O professor diz que uma parte do problema é o pensamento individual de que pequenas ações, como atirar o lixo para fora da janela do carro, não contribuem para alimentar o problema. “Aquilo ali, não imagina que a próxima água da chuva ou o vento vai levar até um lugar que ele fique parado. Onde é que ele vai ficar parado? Normalmente, na parte mais baixa do local onde ele está, que é um rio, um córrego, um arroio, algum recurso hídrico”, afirma.

Por outro lado, avalia que a comunicação ambiental não pode ser tratada pelos governos em ações pontuais, destacando que deveria ser promovida permanentemente. “Educação ambiental em resíduos sólidos tem que ter 24 horas por dia. 365 dias ao ano e todos os anos. Não pode ser uma campanhazinha. ‘Ah, agora nós vamos fazer campanha para a questão dos resíduos por dois anos’. ‘Ah, teve lá uma campanha e naquela época diminuiu a quantidade de resíduo na boca de lobo’. Não, educação ambiental tem que ser sempre, porque nós vivemos numa sociedade de consumo e a toda hora que a gente ligou a televisão tem uma mensagem de consumo. A sociedade nos empurra para o consumo, então tem que ter uma mensagem de que o consumo deve ser consciente”.

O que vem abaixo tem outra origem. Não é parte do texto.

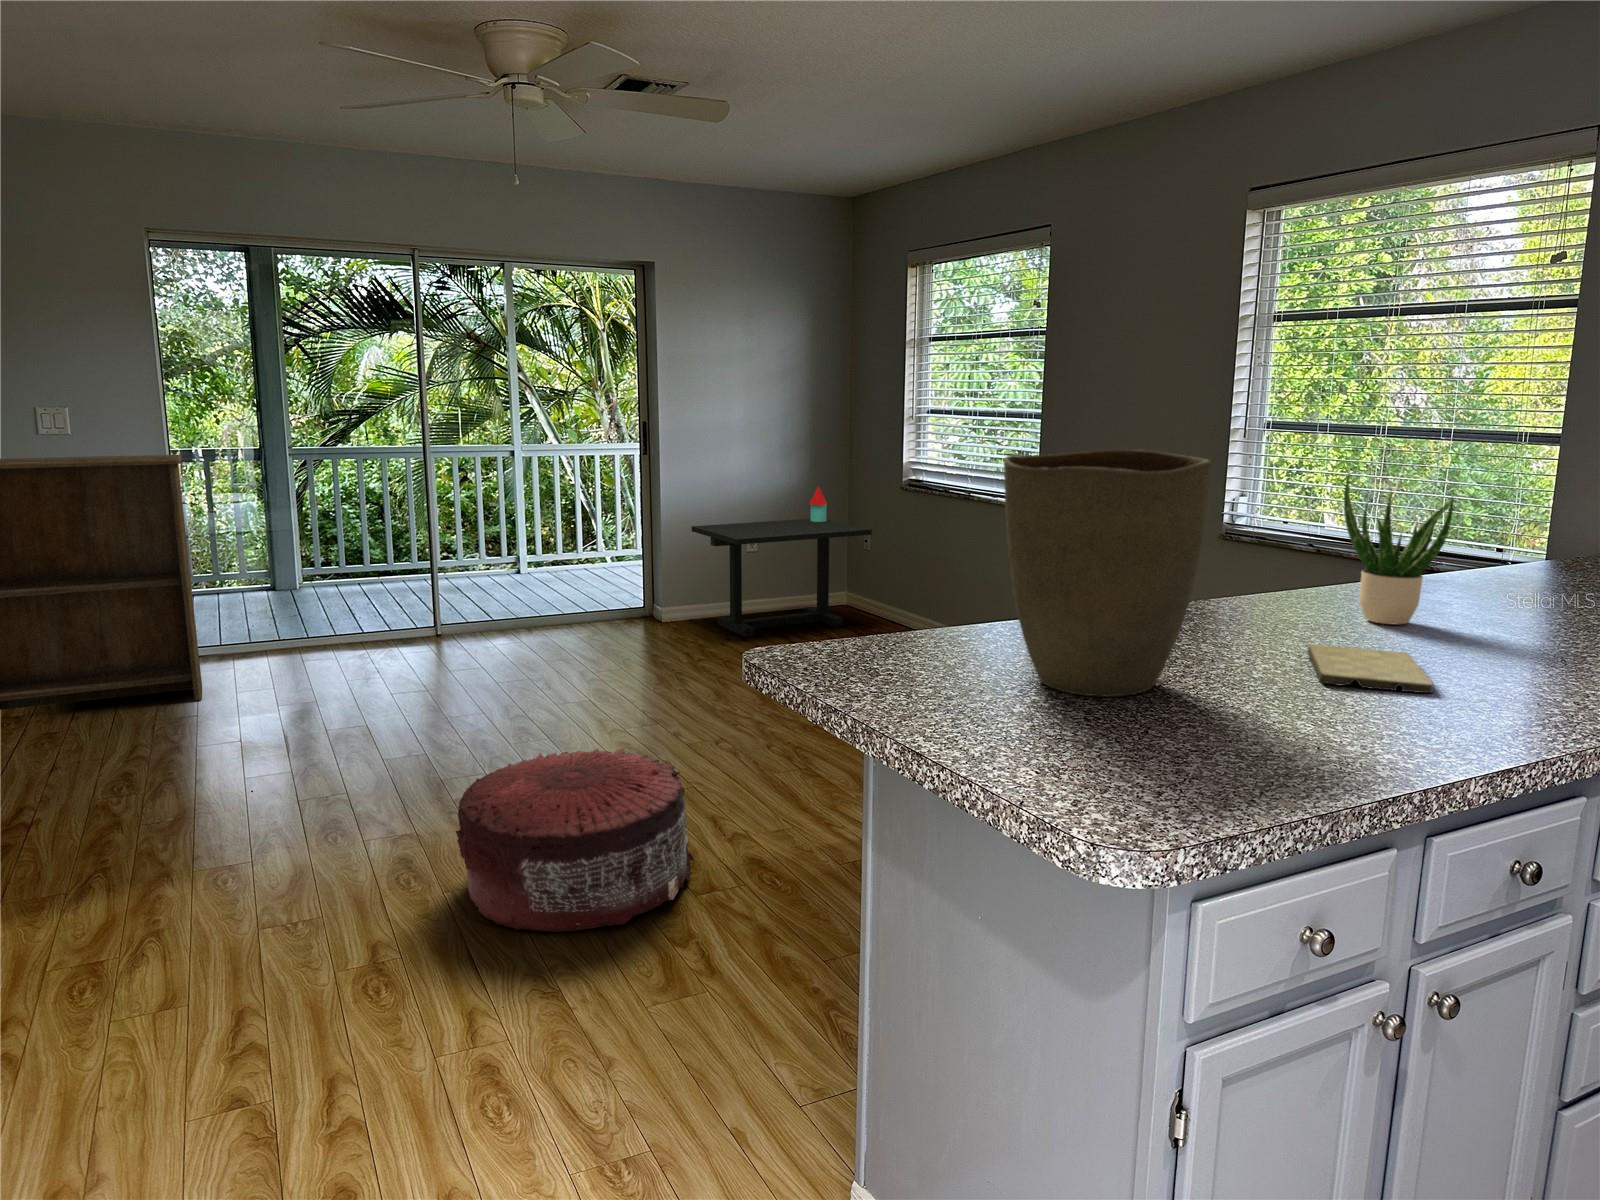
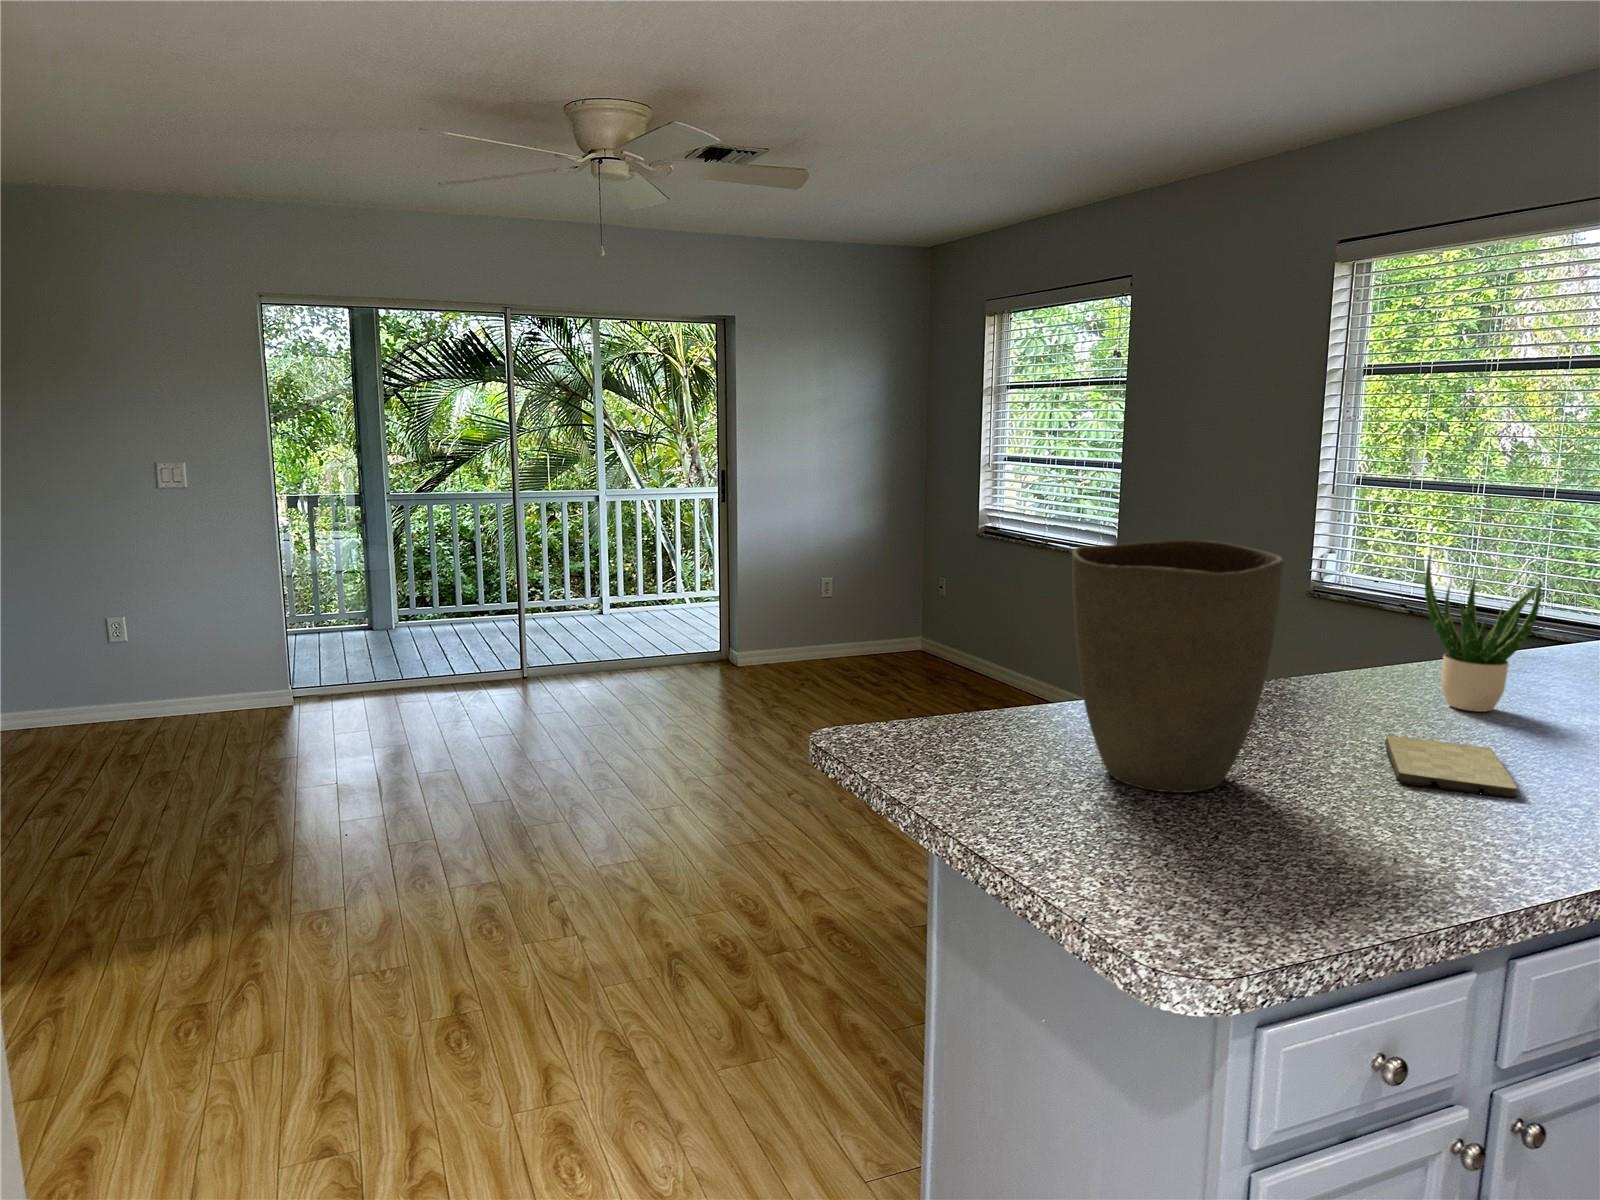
bookshelf: present [0,455,202,710] -> none [66,499,302,752]
side table: present [692,487,872,637] -> none [768,529,945,678]
pouf: present [456,748,694,932] -> none [533,796,764,980]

O professor Gino avalia que, do ponto de vista de prevenção, as barreiras de proteção, como a que existe no Arroio dos Passinhos, também podem contribuir para evitar o acúmulo de lixo nos rios, mas diz que elas são insuficientes diante do volume de lixo descartado de forma irregular. “Aqueles resíduos que estão lá são gerados por nós, é o resultado da coletividade. Para fazer com que os resíduos não fiquem ali no rio Gravataí ou nas margens do Guaíba, é preciso que cada um de nós pratique a separação correta dos resíduos e destiná-los ou para a coleta de orgânicos ou para a coleta dita seletiva”, diz.

Para a Fepam, uma das medidas que poderiam ser tomadas para evitar que uma nova mancha de lixo se forme no futuro seria tornar mais eficiente a coleta de lixo, especialmente nas periferias das cidades que estão localizadas nas partes mais altas das sub-bacias dos arroios que vão desaguar nos rios. Outra medida seria a disponibilização de ecopontos em locais estratégicos da cidade para coleta de diferentes tipos de resíduos e a colocação de barreiras móveis para retenção de resíduos nestes arroios, bem como a realização de campanhas de esclarecimento junto à população sobre os riscos devido ao descarte irregular dos resíduos.